# The problem
Without the pictures, give the entries below again exactly as written.

----

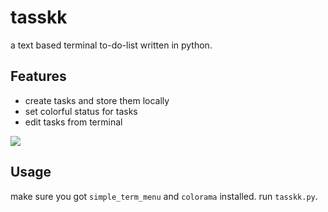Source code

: # tasskk
a text based terminal to-do-list written in python. 

## Features

* create tasks and store them locally
* set colorful status for tasks
* edit tasks from terminal

![](https://github.com/chrischma/tasskk/blob/main/screenshot.png)

## Usage
make sure you got <code>simple_term_menu</code> and <code>colorama</code> installed.
run <code>tasskk.py</code>.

----

# Reply to the exercise
Source code

: # tasskk
a text based terminal to-do-list written in python. 

## Features

* create tasks and store them locally
* set colorful status for tasks
* edit tasks from terminal

![](https://github.com/chrischma/tasskk/blob/main/screenshot.png)

## Usage
make sure you got <code>simple_term_menu</code> and <code>colorama</code> installed.
run <code>tasskk.py</code>.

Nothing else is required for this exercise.